Does Discourse handle blocking of IPv6 okay?


(Theo) #1

We’ve got a troll who keeps coming back and it’s true that he has a new IP each time but it’s relatively easy for me to spot him and stop him based on his location coming up and his style. Mostly he has IPv6 IPs

What I noticed was that Screened IPs shows a couple of his:

But they’re not the full IP. When I put 2001 into the Search box on the top right it brings up nothing, whereas if I do, say, ‘81’, I get a couple of IPv4s come up.

Anyway, all of his IPv6 addresses begin
2001:2012:208:2a00
so I’d like to do a block mask on that basis but I’m not sure if masks are possible but I assume they are.

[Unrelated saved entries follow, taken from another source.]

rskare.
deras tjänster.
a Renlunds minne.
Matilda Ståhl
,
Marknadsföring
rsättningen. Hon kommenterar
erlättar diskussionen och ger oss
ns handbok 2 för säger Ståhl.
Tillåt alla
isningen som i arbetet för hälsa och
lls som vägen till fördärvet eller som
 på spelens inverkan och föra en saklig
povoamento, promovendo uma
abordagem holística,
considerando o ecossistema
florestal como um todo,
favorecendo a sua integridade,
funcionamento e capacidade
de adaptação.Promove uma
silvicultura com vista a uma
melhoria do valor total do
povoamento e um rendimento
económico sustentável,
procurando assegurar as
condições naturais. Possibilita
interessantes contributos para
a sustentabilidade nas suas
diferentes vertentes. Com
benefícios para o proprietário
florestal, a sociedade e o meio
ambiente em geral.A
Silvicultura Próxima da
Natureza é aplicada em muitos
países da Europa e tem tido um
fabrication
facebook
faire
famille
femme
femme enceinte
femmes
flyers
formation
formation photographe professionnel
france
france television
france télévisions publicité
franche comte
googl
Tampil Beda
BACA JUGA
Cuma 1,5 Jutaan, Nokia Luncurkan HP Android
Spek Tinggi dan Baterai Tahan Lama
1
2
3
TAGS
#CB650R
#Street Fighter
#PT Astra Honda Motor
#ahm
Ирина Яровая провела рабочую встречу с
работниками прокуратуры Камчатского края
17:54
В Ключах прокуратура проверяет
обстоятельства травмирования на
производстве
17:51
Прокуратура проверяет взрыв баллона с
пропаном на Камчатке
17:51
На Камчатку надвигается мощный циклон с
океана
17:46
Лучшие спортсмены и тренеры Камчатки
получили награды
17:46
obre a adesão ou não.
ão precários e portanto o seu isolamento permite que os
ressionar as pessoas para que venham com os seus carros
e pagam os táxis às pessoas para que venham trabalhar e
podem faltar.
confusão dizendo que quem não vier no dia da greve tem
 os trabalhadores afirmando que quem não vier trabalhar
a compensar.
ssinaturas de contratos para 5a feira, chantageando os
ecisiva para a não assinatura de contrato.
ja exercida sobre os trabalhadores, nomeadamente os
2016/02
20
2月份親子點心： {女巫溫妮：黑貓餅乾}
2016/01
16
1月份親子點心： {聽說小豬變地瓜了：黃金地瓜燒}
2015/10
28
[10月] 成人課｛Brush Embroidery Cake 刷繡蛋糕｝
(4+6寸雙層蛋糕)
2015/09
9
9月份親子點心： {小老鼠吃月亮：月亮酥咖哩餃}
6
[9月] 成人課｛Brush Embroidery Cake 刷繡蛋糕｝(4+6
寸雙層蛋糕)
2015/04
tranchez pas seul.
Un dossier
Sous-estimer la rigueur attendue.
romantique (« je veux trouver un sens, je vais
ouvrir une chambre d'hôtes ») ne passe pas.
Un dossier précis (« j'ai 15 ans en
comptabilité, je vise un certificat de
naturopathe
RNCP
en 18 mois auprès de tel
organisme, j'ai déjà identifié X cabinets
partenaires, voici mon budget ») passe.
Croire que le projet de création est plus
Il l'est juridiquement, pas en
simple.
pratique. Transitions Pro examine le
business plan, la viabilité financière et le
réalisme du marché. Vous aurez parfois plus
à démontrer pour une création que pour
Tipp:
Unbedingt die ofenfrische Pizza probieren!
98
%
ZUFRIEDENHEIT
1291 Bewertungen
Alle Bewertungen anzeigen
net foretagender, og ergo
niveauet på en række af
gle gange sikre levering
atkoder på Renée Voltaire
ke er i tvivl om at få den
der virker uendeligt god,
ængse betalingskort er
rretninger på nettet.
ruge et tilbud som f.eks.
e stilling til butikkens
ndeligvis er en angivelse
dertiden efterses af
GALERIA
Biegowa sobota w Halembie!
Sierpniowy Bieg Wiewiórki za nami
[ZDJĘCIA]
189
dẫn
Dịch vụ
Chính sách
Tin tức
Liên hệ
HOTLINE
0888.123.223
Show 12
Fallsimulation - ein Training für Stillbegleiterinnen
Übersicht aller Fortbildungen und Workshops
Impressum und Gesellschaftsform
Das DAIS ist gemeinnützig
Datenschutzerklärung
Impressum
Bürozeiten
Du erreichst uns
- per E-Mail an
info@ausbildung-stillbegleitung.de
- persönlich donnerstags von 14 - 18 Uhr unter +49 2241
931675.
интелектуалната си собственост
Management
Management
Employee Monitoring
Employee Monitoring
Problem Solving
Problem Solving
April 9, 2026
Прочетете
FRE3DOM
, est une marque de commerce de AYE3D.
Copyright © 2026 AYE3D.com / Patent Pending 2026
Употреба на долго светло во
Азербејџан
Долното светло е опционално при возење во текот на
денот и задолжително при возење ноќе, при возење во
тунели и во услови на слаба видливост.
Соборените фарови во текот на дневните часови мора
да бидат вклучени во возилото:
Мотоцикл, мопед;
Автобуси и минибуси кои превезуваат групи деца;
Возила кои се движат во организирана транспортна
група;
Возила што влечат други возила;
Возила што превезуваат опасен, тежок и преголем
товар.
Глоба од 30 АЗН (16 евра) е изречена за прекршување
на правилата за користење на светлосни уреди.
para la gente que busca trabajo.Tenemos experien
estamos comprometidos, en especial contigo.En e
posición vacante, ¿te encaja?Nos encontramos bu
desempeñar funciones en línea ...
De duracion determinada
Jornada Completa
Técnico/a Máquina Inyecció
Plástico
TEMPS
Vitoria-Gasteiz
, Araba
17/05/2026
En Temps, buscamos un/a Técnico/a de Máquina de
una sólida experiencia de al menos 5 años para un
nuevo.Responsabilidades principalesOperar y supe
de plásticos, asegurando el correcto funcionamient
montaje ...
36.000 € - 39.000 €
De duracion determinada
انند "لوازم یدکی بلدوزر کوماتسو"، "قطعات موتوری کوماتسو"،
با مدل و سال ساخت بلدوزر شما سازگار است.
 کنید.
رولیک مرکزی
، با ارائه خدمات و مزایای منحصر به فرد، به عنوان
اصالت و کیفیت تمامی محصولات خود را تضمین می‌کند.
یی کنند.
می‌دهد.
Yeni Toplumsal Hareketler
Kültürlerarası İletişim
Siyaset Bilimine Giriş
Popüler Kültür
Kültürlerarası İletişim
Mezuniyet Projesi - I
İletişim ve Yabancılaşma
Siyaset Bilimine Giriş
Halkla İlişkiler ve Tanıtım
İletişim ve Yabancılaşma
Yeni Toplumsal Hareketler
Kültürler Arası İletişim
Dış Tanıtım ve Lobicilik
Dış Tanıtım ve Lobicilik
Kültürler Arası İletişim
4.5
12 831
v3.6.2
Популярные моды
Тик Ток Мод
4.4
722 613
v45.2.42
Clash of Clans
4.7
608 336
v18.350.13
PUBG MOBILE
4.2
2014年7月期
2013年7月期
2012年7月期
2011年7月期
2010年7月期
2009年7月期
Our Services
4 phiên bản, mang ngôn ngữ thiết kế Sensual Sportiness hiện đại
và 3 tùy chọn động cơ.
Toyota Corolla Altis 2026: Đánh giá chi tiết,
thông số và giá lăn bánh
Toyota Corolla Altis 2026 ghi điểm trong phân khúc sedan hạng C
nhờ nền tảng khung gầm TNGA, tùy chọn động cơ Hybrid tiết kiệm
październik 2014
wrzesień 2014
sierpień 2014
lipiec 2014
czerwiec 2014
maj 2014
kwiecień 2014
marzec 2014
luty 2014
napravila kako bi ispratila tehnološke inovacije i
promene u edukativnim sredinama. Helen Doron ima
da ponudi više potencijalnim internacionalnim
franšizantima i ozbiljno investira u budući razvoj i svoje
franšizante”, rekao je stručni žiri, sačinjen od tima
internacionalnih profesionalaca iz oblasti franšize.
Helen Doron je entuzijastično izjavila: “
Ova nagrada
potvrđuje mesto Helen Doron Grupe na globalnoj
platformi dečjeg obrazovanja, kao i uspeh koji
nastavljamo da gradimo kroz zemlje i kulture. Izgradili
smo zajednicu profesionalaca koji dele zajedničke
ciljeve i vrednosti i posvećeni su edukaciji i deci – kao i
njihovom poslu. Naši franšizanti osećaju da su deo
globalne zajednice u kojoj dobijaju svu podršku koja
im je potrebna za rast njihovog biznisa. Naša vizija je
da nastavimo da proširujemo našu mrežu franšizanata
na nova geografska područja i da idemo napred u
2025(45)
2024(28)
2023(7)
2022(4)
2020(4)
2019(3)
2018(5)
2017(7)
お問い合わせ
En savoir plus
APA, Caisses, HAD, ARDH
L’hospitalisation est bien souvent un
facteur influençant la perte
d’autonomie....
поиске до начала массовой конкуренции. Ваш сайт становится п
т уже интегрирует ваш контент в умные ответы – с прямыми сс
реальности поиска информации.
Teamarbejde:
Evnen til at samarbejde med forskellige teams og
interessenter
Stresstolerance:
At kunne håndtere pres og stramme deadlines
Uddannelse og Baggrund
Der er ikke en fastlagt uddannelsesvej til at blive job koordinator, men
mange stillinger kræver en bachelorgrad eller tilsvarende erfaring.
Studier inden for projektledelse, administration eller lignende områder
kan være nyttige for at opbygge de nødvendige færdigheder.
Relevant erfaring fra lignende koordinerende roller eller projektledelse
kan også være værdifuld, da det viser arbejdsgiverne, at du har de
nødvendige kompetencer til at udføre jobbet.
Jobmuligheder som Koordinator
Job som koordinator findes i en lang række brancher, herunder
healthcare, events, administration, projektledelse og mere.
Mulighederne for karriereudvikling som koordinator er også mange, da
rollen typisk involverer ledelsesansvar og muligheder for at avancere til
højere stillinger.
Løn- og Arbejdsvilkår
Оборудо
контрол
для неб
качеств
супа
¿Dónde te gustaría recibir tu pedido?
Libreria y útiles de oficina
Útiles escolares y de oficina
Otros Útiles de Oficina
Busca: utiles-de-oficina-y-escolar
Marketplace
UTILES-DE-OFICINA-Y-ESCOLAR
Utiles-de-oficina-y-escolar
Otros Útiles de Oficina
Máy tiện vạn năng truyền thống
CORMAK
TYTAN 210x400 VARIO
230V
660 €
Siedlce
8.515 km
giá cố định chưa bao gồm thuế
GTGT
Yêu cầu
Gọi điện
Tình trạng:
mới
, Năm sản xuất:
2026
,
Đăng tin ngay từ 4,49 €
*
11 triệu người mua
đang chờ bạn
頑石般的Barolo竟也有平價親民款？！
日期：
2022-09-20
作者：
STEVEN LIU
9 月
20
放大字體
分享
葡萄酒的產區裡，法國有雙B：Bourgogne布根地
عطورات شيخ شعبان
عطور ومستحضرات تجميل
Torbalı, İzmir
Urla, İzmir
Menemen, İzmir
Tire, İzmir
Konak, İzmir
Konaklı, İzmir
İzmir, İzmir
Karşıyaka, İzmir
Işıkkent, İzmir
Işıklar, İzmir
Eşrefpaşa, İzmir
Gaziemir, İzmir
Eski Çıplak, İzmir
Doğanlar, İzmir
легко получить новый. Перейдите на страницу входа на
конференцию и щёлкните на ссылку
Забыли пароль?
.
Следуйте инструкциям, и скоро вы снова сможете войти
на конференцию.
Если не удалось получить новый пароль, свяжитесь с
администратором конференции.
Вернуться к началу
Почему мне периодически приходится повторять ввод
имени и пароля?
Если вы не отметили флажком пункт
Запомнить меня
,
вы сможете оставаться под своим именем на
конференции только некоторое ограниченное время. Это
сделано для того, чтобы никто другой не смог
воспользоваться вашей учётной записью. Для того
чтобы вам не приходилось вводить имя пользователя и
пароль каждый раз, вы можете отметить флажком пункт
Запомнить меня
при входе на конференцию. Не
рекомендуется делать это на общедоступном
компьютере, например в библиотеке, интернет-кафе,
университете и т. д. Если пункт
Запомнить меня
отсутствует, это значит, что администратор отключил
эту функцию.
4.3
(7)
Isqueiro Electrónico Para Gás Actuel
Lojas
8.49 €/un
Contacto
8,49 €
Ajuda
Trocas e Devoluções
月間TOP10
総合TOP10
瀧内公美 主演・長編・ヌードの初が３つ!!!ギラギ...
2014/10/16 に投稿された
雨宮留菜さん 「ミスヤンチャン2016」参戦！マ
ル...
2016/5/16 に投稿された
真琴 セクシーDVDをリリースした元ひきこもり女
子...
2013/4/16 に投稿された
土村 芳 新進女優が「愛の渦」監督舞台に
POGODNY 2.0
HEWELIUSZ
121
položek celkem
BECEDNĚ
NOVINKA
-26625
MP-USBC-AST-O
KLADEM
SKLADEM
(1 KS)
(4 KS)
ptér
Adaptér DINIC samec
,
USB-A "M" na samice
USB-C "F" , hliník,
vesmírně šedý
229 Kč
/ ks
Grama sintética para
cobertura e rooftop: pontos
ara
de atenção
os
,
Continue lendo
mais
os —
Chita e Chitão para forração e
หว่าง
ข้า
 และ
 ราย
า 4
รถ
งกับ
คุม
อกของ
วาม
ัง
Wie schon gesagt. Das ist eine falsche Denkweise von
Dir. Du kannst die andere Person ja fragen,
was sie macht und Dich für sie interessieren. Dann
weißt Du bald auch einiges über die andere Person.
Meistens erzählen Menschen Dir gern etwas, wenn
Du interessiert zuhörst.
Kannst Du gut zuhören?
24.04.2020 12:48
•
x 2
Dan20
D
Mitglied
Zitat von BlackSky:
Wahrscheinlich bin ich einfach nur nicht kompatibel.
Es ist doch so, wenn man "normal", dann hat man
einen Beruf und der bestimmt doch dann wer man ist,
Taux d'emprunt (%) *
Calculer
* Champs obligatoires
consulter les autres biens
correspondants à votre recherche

However, since the full IP isn’t showing on this screen I wasn’t sure what that meant in terms of doing such a block?

Thanks


(Theo) #2

Apologies, if I click to edit I see the full IP with a /128 at the end, so maybe I can mask ban?


(Jeff Atwood) #3

Yes, in fact repeated spam blocks will automatically roll up IP address blocks to increasingly large subnets, such as 255.255.255.* and 255.255.*.*

I’m not sure what this code does with IPv6 though… cc @mpalmer @zogstrip


(Régis Hanol) #4

I reckon I didn’t test IPv6 blocks. Added to my list.


(Michael Brown) #5

I can confirm that if you add a block for an IPv6 range (e.g. 2001:2012:208:2a00::/64) it’ll work as expected:

image

but we do need to fix search and the column width.

As for the automatic roll-up, we probably want to do something like:

  • if we have ≥3 blocks in the same IPv6 /64, then summarize to blocking that /64

(Theo) #6

Thanks a lot for this.

I did briefly try one with four stars in between the remaining colon blocks and /128 at the end but it was rejected as in error.